Membangun Kemandirian Pesantren melalui Ekonomi Kreatif dan Pemberdayaan Ziswaf; KH. Anang Rikza Masyhadi, M.A.

Membangun Kemandirian Pesantren melalui Ekonomi Kreatif dan Pemberdayaan Ziswaf; KH. Anang Rikza Masyhadi, M.A.

TAZAKKA – Pesantren harus menjadi pusat gerakan dan keunggulan umat terutama dalam bidang dakwah dan pendidikan. Maka, pesantren harus kuat dan mandiri baik dari segi kelembagaan maupun ekonomi. Agar pesantren dapat tegak berdiri dan leluasa mengembangkan dakwah pencerahan kpd umat. Ada tiga potensi ekonomi pesantren: (1) potensi internal dari santri; (2) potensi masyarakat sekitar pesantren; dan (3) potensi zakat dan wakaf umat. Ketiganya harus diberdayakan dan diolah oleh pesantren.

Jika dilihat dari aspek ekonomi, maka setiap pesantren akan melahirkan pasar, dan selanjutnya akan melahirkan industri pesantren. Contoh: dikarenakan sistem asrama dimana santri tinggal di pesantren 24 jam sehari dan dalam waktu yang lama, maka kebutuhan setiap santri dari ujung kepala hingga ujung kaki akan menciptakan pasar tersendiri. Pasar tersebut mendorong lahirnya industri pesantren.

Mulai dari makanan, minuman, jajanan, cemilan, pakaian, peci, sandal, sepatu, hingga tempat tidur, lemari pakaian, dan lain-lainnya adalah pasar yang harus diberdayakan oleh pesantren. Tinggal pilih: apakah pesantren akan menciptakan pasarnya sendiri atau menyerahkannya kepada pasar bebas. Jika pesantren memilih menciptakan pasar sendiri, maka selain akan menambah income pesantren dan menjadi gerakan ekonomi kreatif pesantren bersama masyarakat, juga akan membuka lapangan pekerjaan karena industri pesantren akan tumbuh.

DATA YANG DIBERIKAN:
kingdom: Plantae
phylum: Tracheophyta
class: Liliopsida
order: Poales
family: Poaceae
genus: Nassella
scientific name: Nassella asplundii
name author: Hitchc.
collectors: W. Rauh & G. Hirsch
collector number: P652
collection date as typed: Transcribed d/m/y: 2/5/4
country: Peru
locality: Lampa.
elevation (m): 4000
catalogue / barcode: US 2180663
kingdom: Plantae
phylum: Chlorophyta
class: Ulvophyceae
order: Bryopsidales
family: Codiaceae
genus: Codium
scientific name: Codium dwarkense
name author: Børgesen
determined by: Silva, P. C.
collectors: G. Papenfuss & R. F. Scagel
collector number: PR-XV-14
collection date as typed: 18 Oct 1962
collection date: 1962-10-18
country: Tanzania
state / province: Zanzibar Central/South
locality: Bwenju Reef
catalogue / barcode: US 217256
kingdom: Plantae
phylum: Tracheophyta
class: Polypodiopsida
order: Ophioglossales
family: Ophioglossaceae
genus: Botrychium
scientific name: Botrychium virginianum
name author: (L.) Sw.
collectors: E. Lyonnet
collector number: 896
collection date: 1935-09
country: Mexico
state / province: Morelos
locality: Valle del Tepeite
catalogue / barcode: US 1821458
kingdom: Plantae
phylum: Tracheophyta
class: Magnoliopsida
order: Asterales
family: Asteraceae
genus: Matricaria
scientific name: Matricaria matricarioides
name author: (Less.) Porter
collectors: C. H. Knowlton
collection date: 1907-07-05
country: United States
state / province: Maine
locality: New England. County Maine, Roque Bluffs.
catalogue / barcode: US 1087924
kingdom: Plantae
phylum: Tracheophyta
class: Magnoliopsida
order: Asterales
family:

TANTANGAN 1: Salin tanpa perubahan bagian kutipan teks dari "Jika dilihat dari" sampai "lahirnya industri pesantren.".
TANTANGAN 2: Menurut kutipan teks, apa saja tiga potensi ekonomi pesantren?
Entri di atas tidak berkaitan dengan kutipan teks.

JAWABAN BENAR 1:
Jika dilihat dari aspek ekonomi, maka setiap pesantren akan melahirkan pasar, dan selanjutnya akan melahirkan industri pesantren. Contoh: dikarenakan sistem asrama dimana santri tinggal di pesantren 24 jam sehari dan dalam waktu yang lama, maka kebutuhan setiap santri dari ujung kepala hingga ujung kaki akan menciptakan pasar tersendiri. Pasar tersebut mendorong lahirnya industri pesantren.

JAWABAN BENAR 2: Potensi internal dari santri, potensi masyarakat sekitar pesantren, serta potensi zakat dan wakaf umat.